The appeals court noted that a commercial landowner’s duty to maintain safe premises extends to any area in which invitees are expected to go and requires them to protect an invitee from “known or reasonably discoverable dangers.” Specifically, a commercial landowner has a duty to dispose of snow and ice in its parking lots and walkways.
However, the state Supreme Court, in holding that “commercial landowners do not have a duty to remove the accumulation of snow and ice until the conclusion of the storm,” relieved commercial landowners of the duty to continuously clear snow and ice from their property throughout the duration of an inclement winter weather event.
“Such a duty does not consider the size, resources, and ability of individual commercial landowners or recognize that what may be reasonable for larger commercial landowners may not be reasonable — or even possible — for smaller ones. While we trust juries to uphold their duties to evaluate reasonableness, we do not wish to submit every commercial landowner to litigation when it is not feasible to provide uniform, clear guidance as to what would be reasonable. We decline to impose a duty that cannot be adhered to by all commercial landowners,” the high court wrote.

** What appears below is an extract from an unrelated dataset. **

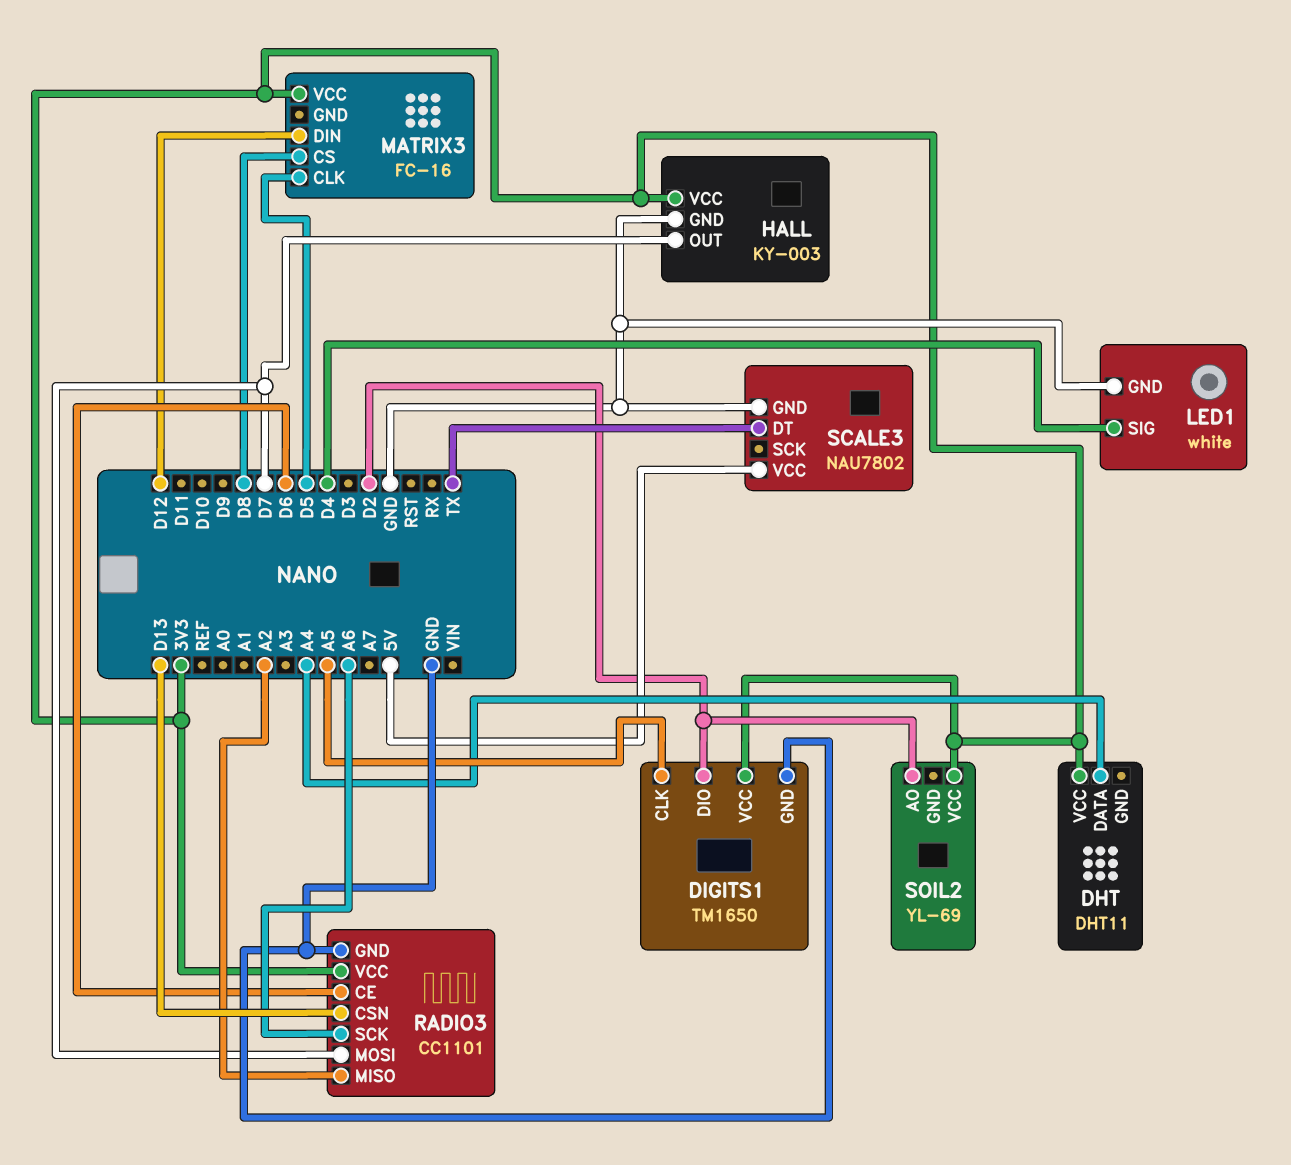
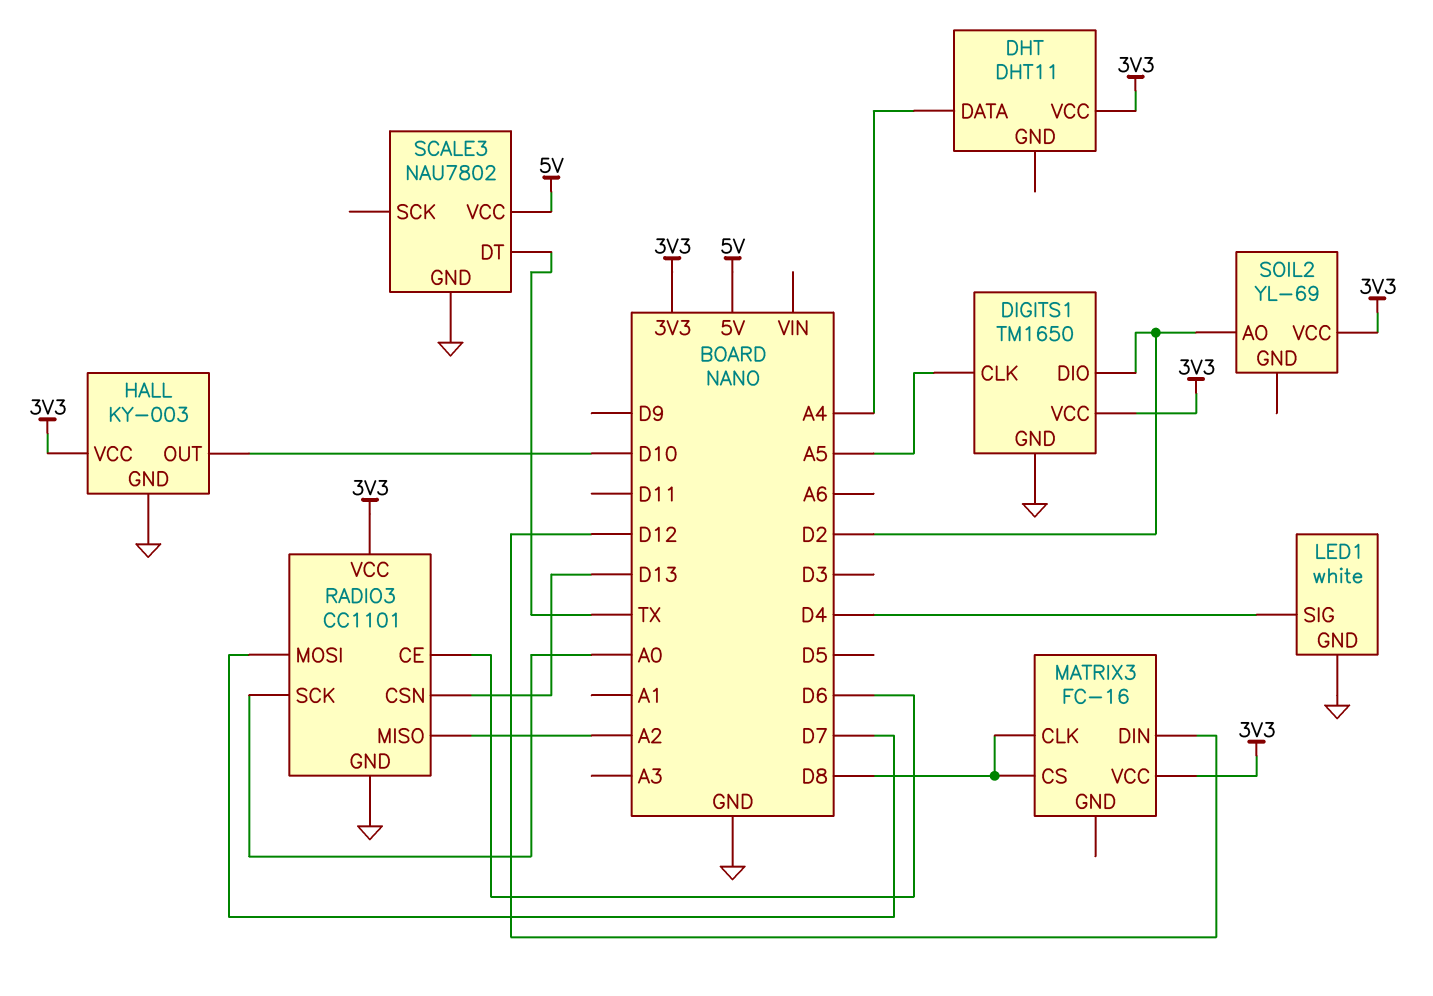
HALL pin OUT: D7 -> D10
MATRIX3 pin CLK: D5 -> D8
RADIO3 pin SCK: A6 -> A0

The high court specifically described the ongoing storm rule as suspending a landowner’s duty “until a reasonable time after the cessation of precipitation” and said the landowner’s duty arises “within a reasonable time after the storm.”
In Smith’s case, it is undisputed that her slip-and-fall occurred during the snowstorm. In fact, the storm did not end until many hours after she fell. Thus, the ongoing storm rule applies, relieving the defendants of any duty of care they may have owed plaintiff, the appeals court concluded.